Publié le Mercredi 24 juin 2026 à 12h19.

Chlordécone : non-lieu confirmé en appel, l’injustice coloniale se poursuit

Le 22 juin 2026, la cour d’appel de Paris a rendu sa décision sur l’appel formé contre l’ordonnance de non-lieu du 2 janvier 2023 dans l’affaire pénale dite de la « pollution au chlordécone », ouverte notamment pour empoisonnement, mise en danger de la vie d’autrui et administration de substances nuisibles. Elle confirme le non-lieu qui avait été rendu pour « prescription ». Les parties civiles ont annoncé envisager de se pourvoir en cassation.

Après plus de 20 ans de procédures judiciaires, ce non-lieu constitue un véritable déni de justice pour les populations de Guadeloupe et de Martinique. Alors que l’empoisonnement des terres, des eaux, de l’alimentation et des corps est documenté, aucune responsabilité pénale n’a, à ce jour, été reconnue. L’extension récente de la Charte sociale européenne aux outre-mer oblige désormais l’État français à assumer juridiquement ce scandale sanitaire, environnemental et colonial.

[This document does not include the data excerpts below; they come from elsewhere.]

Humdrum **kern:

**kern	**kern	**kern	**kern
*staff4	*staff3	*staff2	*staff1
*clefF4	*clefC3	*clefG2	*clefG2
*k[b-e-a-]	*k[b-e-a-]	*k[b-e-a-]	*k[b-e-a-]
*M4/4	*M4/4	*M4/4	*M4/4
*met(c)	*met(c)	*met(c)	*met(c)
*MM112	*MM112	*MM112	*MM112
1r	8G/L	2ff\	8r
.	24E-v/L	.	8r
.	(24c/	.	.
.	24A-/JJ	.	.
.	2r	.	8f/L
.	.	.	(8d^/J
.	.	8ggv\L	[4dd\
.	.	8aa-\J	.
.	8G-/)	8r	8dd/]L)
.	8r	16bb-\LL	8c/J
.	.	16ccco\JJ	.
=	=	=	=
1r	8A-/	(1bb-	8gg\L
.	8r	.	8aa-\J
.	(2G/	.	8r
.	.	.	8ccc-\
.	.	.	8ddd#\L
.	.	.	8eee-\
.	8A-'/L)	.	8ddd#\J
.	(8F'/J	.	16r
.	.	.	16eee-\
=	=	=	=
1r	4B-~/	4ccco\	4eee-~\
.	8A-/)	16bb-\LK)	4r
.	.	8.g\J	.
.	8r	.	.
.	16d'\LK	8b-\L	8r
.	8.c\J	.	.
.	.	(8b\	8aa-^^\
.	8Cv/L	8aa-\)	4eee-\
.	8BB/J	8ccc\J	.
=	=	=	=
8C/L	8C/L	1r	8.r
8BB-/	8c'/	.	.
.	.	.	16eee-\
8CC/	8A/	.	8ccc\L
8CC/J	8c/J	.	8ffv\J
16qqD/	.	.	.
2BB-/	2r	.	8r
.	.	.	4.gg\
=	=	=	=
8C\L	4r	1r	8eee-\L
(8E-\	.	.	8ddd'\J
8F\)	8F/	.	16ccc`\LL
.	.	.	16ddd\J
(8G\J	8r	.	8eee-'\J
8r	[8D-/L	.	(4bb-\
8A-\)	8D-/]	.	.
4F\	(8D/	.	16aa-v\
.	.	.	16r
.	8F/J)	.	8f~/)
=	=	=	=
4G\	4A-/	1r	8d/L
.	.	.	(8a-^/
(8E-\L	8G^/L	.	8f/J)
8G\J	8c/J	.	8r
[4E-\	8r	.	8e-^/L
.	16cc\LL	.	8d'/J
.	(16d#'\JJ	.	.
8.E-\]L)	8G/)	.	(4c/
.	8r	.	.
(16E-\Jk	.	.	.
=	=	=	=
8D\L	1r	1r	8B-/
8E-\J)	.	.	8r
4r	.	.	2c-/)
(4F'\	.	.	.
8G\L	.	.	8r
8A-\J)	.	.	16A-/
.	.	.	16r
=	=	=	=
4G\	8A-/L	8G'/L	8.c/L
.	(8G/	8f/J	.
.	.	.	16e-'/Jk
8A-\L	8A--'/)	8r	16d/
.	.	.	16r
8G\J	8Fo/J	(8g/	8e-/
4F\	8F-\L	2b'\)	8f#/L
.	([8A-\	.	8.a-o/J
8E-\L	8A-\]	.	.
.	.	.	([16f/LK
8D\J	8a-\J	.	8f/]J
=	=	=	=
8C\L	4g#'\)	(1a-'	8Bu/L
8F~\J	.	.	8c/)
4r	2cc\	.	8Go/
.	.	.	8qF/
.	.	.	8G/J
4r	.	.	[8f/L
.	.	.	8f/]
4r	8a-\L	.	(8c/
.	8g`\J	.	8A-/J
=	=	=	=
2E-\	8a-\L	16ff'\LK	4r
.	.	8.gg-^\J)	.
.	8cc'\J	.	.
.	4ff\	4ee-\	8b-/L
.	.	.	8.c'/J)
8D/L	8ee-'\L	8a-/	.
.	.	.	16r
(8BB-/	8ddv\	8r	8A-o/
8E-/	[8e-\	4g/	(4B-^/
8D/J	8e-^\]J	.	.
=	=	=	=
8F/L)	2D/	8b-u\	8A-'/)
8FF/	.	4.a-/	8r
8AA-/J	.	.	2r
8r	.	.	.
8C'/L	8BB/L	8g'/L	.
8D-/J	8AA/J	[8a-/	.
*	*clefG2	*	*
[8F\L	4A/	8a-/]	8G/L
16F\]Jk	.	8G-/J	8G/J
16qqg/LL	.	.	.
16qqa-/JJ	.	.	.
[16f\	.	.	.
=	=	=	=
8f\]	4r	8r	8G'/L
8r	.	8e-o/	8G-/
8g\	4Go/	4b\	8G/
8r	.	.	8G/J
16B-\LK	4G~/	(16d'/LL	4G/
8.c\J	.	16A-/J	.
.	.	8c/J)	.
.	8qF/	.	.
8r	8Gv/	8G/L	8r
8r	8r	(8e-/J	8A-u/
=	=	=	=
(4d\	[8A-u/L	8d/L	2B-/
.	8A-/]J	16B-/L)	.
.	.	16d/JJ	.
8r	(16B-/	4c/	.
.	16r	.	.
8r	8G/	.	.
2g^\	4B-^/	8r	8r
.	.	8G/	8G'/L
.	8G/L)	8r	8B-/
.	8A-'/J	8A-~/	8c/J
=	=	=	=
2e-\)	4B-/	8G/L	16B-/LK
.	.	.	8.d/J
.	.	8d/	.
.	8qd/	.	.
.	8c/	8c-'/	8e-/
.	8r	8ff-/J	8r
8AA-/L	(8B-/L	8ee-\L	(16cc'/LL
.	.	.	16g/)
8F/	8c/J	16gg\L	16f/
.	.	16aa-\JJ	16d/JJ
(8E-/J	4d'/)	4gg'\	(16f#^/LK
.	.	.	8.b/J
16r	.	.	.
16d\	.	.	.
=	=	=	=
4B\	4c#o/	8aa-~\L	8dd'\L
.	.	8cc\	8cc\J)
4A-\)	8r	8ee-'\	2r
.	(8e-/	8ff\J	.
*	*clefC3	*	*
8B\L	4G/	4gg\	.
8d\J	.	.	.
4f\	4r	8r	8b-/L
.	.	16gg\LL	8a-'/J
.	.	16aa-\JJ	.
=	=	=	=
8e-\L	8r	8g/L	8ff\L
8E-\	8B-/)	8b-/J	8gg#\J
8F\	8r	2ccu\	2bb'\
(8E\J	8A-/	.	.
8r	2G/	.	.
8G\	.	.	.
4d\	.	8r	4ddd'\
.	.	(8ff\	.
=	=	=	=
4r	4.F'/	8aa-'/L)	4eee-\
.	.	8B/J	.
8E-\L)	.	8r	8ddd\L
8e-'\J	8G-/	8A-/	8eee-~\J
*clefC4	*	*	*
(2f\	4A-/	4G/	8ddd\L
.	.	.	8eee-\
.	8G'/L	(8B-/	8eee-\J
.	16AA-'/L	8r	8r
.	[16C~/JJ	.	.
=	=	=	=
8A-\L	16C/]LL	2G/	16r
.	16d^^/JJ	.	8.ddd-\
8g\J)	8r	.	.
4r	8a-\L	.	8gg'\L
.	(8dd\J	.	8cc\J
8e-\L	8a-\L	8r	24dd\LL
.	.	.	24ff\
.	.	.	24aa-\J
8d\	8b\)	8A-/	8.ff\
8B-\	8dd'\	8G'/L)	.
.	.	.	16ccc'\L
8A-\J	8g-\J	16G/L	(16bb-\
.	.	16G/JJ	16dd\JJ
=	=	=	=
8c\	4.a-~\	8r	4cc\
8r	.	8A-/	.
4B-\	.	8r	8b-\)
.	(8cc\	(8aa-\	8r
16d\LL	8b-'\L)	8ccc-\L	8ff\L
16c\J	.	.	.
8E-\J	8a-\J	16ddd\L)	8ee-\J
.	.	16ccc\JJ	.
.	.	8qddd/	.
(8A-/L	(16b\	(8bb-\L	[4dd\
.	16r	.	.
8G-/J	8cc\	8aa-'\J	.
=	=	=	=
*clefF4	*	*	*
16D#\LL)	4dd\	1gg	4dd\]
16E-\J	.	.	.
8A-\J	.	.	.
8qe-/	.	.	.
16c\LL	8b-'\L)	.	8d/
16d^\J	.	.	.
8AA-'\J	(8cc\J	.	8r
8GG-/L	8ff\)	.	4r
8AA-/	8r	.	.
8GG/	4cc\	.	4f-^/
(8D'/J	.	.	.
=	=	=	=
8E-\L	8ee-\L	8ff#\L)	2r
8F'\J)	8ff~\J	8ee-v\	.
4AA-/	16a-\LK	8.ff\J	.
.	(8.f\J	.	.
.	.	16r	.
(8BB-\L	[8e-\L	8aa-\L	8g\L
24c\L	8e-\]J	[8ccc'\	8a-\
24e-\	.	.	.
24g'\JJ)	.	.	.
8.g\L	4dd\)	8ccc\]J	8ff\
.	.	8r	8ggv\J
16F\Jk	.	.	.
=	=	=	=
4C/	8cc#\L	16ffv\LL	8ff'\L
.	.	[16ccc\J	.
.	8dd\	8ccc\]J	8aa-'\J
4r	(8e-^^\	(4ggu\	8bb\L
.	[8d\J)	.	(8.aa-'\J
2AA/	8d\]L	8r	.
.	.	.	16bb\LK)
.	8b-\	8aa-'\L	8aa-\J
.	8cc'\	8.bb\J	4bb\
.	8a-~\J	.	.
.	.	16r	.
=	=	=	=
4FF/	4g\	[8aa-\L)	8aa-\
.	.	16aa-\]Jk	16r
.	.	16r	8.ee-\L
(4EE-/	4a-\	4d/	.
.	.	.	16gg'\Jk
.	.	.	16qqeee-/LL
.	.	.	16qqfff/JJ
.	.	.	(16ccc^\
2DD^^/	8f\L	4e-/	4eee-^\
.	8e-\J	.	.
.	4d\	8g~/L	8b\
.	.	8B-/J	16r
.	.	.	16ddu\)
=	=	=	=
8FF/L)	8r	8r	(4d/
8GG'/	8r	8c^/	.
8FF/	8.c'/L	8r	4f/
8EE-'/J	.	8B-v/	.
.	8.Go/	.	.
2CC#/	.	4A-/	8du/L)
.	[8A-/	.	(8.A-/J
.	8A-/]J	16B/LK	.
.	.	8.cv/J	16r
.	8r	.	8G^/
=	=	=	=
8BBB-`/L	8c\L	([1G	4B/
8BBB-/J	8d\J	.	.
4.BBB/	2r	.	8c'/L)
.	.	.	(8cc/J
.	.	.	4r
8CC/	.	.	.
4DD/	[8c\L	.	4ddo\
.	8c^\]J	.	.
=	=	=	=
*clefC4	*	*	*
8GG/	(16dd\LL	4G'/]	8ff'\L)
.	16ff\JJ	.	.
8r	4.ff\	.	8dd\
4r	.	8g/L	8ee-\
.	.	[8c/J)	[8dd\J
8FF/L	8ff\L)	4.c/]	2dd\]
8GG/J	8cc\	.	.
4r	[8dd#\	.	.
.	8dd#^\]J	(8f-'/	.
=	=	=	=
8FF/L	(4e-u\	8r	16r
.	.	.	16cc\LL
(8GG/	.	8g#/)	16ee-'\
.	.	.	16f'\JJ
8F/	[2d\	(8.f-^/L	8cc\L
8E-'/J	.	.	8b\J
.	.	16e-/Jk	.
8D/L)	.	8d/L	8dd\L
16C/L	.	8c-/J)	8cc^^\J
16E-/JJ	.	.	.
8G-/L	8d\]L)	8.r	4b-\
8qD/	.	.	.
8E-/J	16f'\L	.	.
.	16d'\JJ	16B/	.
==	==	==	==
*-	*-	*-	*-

Utilisé à partir des années 1970 en Guadeloupe et en Martinique pour lutter contre le charançon du bananier, le chlordécone, pesticide toxique, a été interdit en 1990. Cependant, une dérogation a permis son usage jusqu’en 1993. La molécule s’est incrustée dans les terres, puis, par ruissellement, dans les eaux des rivières et une partie des littoraux concernés. Le chlordécone a contaminé les sols et les animaux, et, à des degrés divers, les fruits et légumes. Toute une partie du littoral est aussi interdite à la pêche. Plus de 90 % des habitantEs de Guadeloupe et de Martinique présentaient, en 2013, des traces de chlordécone dans le sang, selon une enquête de Santé publique France.

Sur ce scandale colonial, il faut aussi dénoncer les responsables de cet empoisonnement qui ont capté les profits : les békés. La famille Hayot s’est enrichie sur le dos des ouvrierEs agricoles et les victimes réclament aujourd’hui des comptes.

Si un texte a été adopté le 2 juin dernier à l’unanimité à l’Assemblée nationale, reconnaissant la « responsabilité partielle de l’État » dans ce scandale du chlordécone et posant comme « objectif » l’indemnisation des victimes, il n’en fait pourtant pas une obligation. Surtout, il repousse le mécanisme de réparations à plus tard, en le renvoyant à une mission d’inspection interministérielle. Ce n’est pas un cadeau de l’État, mais bien le fruit d’une mobilisation populaire des associations et collectifs luttant pour que ce scandale colonial soit reconnu. Ce n’est qu’une première étape.